Don’t die. Don’t die.

“I thought he was going to kill Lucky,” Jude muffles, pacing the floor.

“Flesh wound, non-lethal to incapacitate.” He holds a hand over his mouth and looks down at the pale body of the man I love.

He came home.

“Shoot Lucky? What’s going on?” Parker demands.

“Lucky…Lucky. Oh God, stay with me, open your eyes.”

This can’t be happening.

It’s not fair.

He can’t come home only for him to die while I try to prevent his life force from leaking out.

Jude drops to his knees to make sure Lucky is still breathing.

“It’s the blood loss and shock kicking in. His pulse is steady,” he reassures, then the blessed sound of sirens blast from outside.

 

Paramedics appear exactly ten seconds later and two run into the room, one moving straight toward Six while the other diverts to Lucky.

The humming of conversation between Parker and the girl trying to help Lucky penetrates, but not the words.

All my attention is on watching the man trying to find Six’s pulse.

“Keep pressure on that wound,” he orders in a gentle tone, and it’s comforting in such an unstable time.

“I have a weak pulse. Giving oxygen and checking for an exit wound,” he barks out, coming to kneel by me and lifting the shoulder I’m trying to hold down.

“No exit wound,” he announces.

I don’t know if that’s a bad thing, but based on my measly knowledge provided by the show ER, I would have to say it is.

The bullet could have moved or be lodged somewhere more dangerous.

Please don’t die. Please don’t die.

He pulls a rubber tube looking object from the bag he brought in with him and feels down Six’s arm with the tips of two fingers until he finds what he’s looking for.
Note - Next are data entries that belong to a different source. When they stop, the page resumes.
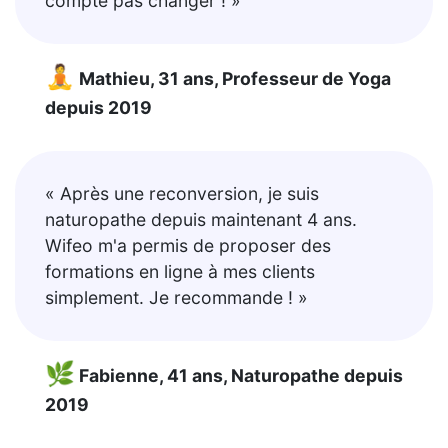
compte pas changer ! »
🧘
Mathieu, 31 ans, Professeur de Yoga
depuis 2019
« Après une reconversion, je suis
naturopathe depuis maintenant 4 ans.
Wifeo m'a permis de proposer des
formations en ligne à mes clients
simplement. Je recommande ! »
🌿
Fabienne, 41 ans, Naturopathe depuis
2019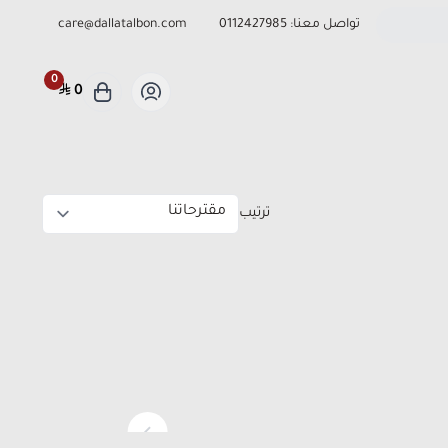
تواصل معنا:
0112427985
care@dallatalbon.com
0
0
ترتيب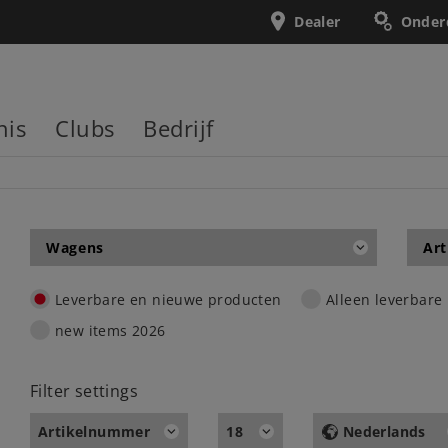
Dealer
Onder
nis
Clubs
Bedrijf
Wagens
Art
Leverbare en nieuwe producten
Alleen leverbare
new items 2026
Filter settings
Artikelnummer
18
Nederlands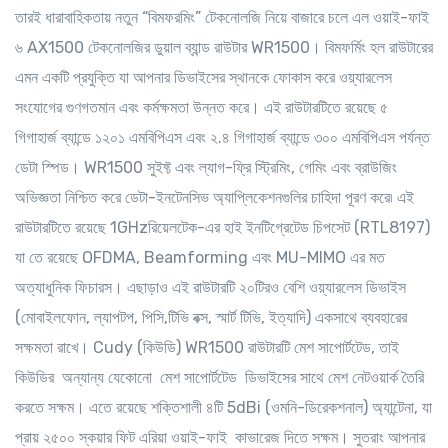
তারই ধারাবাহিকতায় নতুন “বিমফরমিং” টেকনোলজি নিয়ে বাজারে চলে এল ওয়াই-ফাই
৬ AX1500 টেকনোলজির ডুয়াল ব্যান্ড রাউটার WR1500। বিমফর্মিং হল রাউটারের
এমন একটি প্রযুক্তি যা আপনার ডিভাইসের স্থানকে ফোকাস করে ওয়্যারলেস
সংযোগের গুণগতমান এবং কর্মক্ষমতা উন্নত করে। এই রাউটারটিতে রয়েছে ৫
গিগাহার্জ ব্যান্ডে ১২০১ এমবিপিএস এবং ২.৪ গিগাহার্জ ব্যান্ডে ৩০০ এমবিপিএস পর্যন্ত
ডেটা স্পিড। WR1500 সুইফ্ট এবং ল্যাগ-ফ্রি স্ট্রিমিং, গেমিং এবং ব্রাউজিং
অভিজ্ঞতা নিশ্চিত করে ডেটা-ইনটেনসিভ অ্যাপ্লিকেশনগুলির চাহিদা পূরণ করে৷ এই
রাউটারটিতে রয়েছে 1GHzরিয়েলটেক-এর হাই ইনটিগ্রেটেড চিপসেট (RTL8197)
যা তে রয়েছে OFDMA, Beamforming এবং MU-MIMO এর মত
অত্যাধুনিক ফিচারস। এছাড়াও এই রাউটারটি ২০টিরও বেশি ওয়্যারলেস ডিভাইস
(মোবাইলফোন, ল্যাপটপ, পিসি,টিভি বক্স, স্মার্ট টিভি, ইত্যাদি) একসাথে ব্যবহারের
সক্ষমতা রাখে। Cudy (কিউডি) WR1500 রাউটারটি মেশ সাপোর্টটেড, তাই
কিউডির অন্যান্য যেকোনো মেশ সাপোর্টটেড ডিভাইসের সাথে মেশ নেটওয়ার্ক তৈরি
করতে সক্ষম। এতে রয়েছে শক্তিশালী ৪টি 5dBi (ওমনি-ডিরেকশনাল) অ্যান্টেনা, যা
প্রায় ২৫০০ স্কয়ার ফিট এরিয়া ওয়াই-ফাই কাভারেজ দিতে সক্ষম। সুতরাং আপনার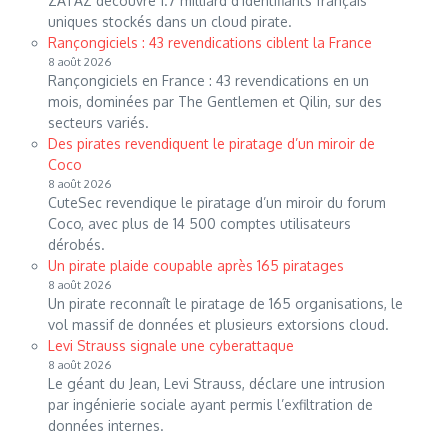
ZATAZ découvre 1.7 milliard d’identifiants français
uniques stockés dans un cloud pirate.
Rançongiciels : 43 revendications ciblent la France
8 août 2026
Rançongiciels en France : 43 revendications en un
mois, dominées par The Gentlemen et Qilin, sur des
secteurs variés.
Des pirates revendiquent le piratage d’un miroir de
Coco
8 août 2026
CuteSec revendique le piratage d’un miroir du forum
Coco, avec plus de 14 500 comptes utilisateurs
dérobés.
Un pirate plaide coupable après 165 piratages
8 août 2026
Un pirate reconnaît le piratage de 165 organisations, le
vol massif de données et plusieurs extorsions cloud.
Levi Strauss signale une cyberattaque
8 août 2026
Le géant du Jean, Levi Strauss, déclare une intrusion
par ingénierie sociale ayant permis l’exfiltration de
données internes.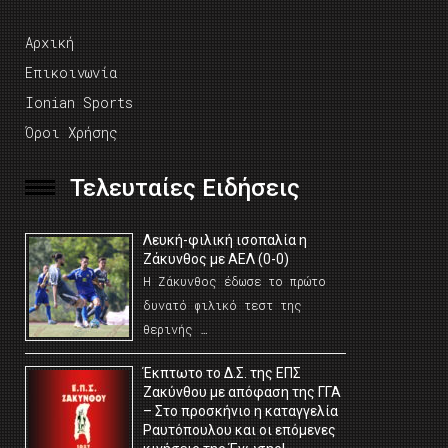
Αρχική
Επικοινωνία
Ionian Sports
Όροι Χρήσης
Τελευταίες Ειδήσεις
Λευκή-φιλική ισοπαλία η
Ζάκυνθος με ΑΕΛ (0-0)
Η Ζάκυνθος έδωσε το πρώτο
δυνατό φιλικό τεστ της
θερινής …
Έκπτωτο το Δ.Σ. της ΕΠΣ
Ζακύνθου με απόφαση της ΓΓΑ
– Στο προσκήνιο η καταγγελία
Ραυτόπουλου και οι επόμενες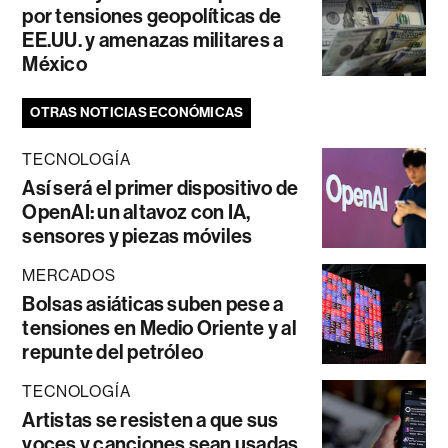
por tensiones geopolíticas de
EE.UU. y amenazas militares a
México
OTRAS NOTICIAS ECONÓMICAS
TECNOLOGÍA
Así será el primer dispositivo de
OpenAI: un altavoz con IA,
sensores y piezas móviles
MERCADOS
Bolsas asiáticas suben pese a
tensiones en Medio Oriente y al
repunte del petróleo
TECNOLOGÍA
Artistas se resisten a que sus
voces y canciones sean usadas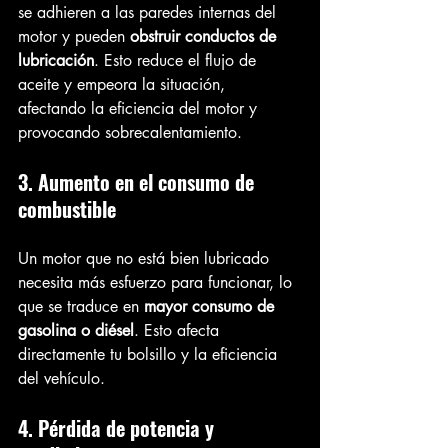
se adhieren a las paredes internas del 
motor y pueden 
obstruir conductos de 
lubricación
. Esto reduce el flujo de 
aceite y empeora la situación, 
afectando la eficiencia del motor y 
provocando sobrecalentamiento.
3. Aumento en el consumo de 
combustible
Un motor que no está bien lubricado 
necesita más esfuerzo para funcionar, lo 
que se traduce en 
mayor consumo de 
gasolina o diésel
. Esto afecta 
directamente tu bolsillo y la eficiencia 
del vehículo.
4. Pérdida de potencia y 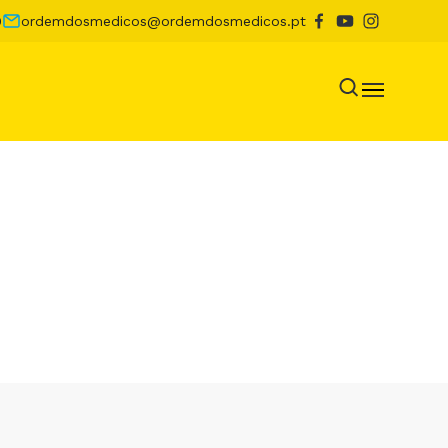
0
ordemdosmedicos@ordemdosmedicos.pt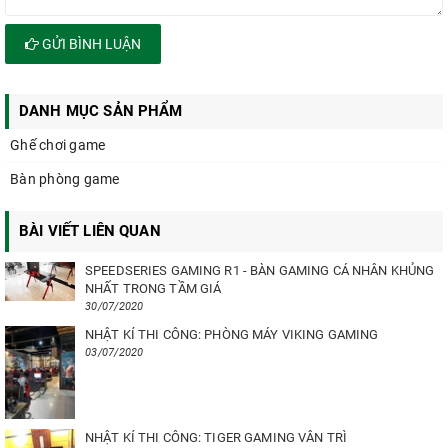
GỬI BÌNH LUẬN
DANH MỤC SẢN PHẨM
Ghế chơi game
Bàn phòng game
BÀI VIẾT LIÊN QUAN
SPEEDSERIES GAMING R1 - BÀN GAMING CÁ NHÂN KHỦNG
NHẤT TRONG TẦM GIÁ
30/07/2020
NHẬT KÍ THI CÔNG: PHÒNG MÁY VIKING GAMING
03/07/2020
NHẬT KÍ THI CÔNG: TIGER GAMING VÂN TRÌ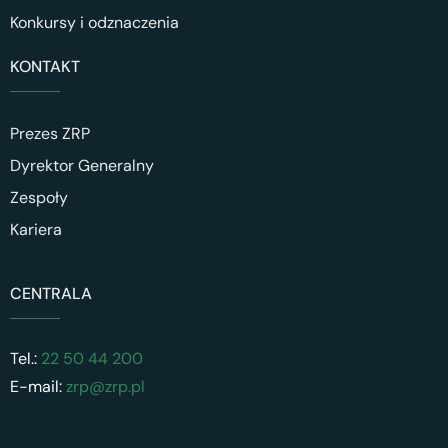
Konkursy i odznaczenia
KONTAKT
Prezes ZRP
Dyrektor Generalny
Zespoły
Kariera
CENTRALA
Tel.:
22 50 44 200
E-mail:
zrp@zrp.pl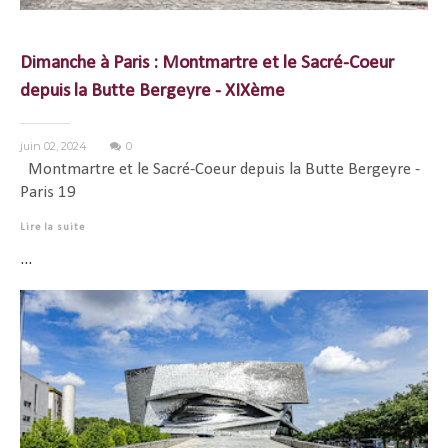
Dimanche à Paris : Montmartre et le Sacré-Coeur
depuis la Butte Bergeyre - XIXème
juin 02, 2024
0
Montmartre et le Sacré-Coeur depuis la Butte Bergeyre -
Paris 19
Lire la suite
...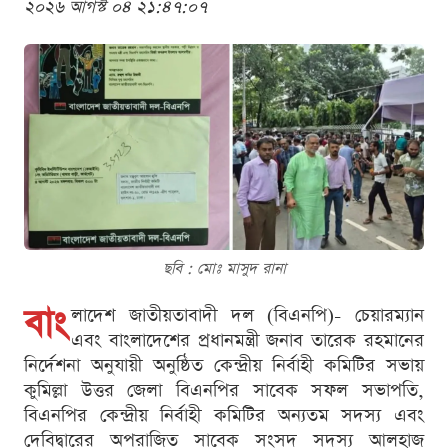
২০২৬ আগস্ট ০৪ ২১:৪৭:০৭
ছবি : মোঃ মাসুদ রানা
বাং
লাদেশ জাতীয়তাবাদী দল (বিএনপি)- চেয়ারম্যান
এবং বাংলাদেশের প্রধানমন্ত্রী জনাব তারেক রহমানের
নির্দেশনা অনুযায়ী অনুষ্ঠিত কেন্দ্রীয় নির্বাহী কমিটির সভায়
কুমিল্লা উত্তর জেলা বিএনপির সাবেক সফল সভাপতি,
বিএনপির কেন্দ্রীয় নির্বাহী কমিটির অন্যতম সদস্য এবং
দেবিদ্বারের অপরাজিত সাবেক সংসদ সদস্য আলহাজ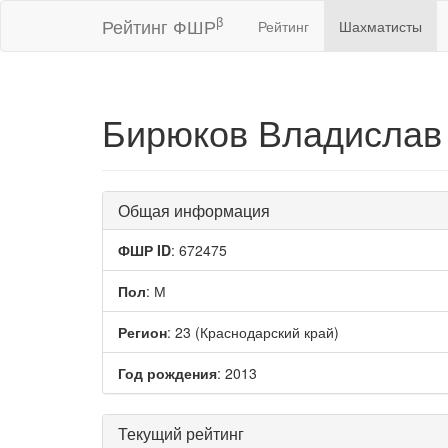
β
Рейтинг ФШР
Рейтинг
Шахматисты
Бирюков Владислав
Общая информация
ФШР ID
: 672475
Пол
: М
Регион
: 23 (Краснодарский край)
Год рождения
: 2013
Текущий рейтинг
Tying the tube around that area, he tightens it and the rush of blood pumping from the hole beneath my palm eases.

“Does he have any more wounds you know of?” the man asks me, and I shake my head while looking over to Jude.

“No, just the shot to the shoulder.”

Tilting Six’s head back and checking his airway again, he calls over to the woman, “We need to move now. What’s the ETA on—”

Before he can finish his sentence, another two paramedics arrive and he begins telling them medical jargon I don’t understand and can’t focus my mind on.

These two new paramedics take over Six’s care while the guy goes over to assist the woman helping Lucky.

 

“He sure is lucky,” the woman tells Parker after asking her for his name, and that gives me a small slice of comfort.

Maybe he’s going to be okay after all.

A gurney is bought over and a backboard is laid next to Six’s still form.

“Can you keep pressure while we move him?” they ask me and I nod.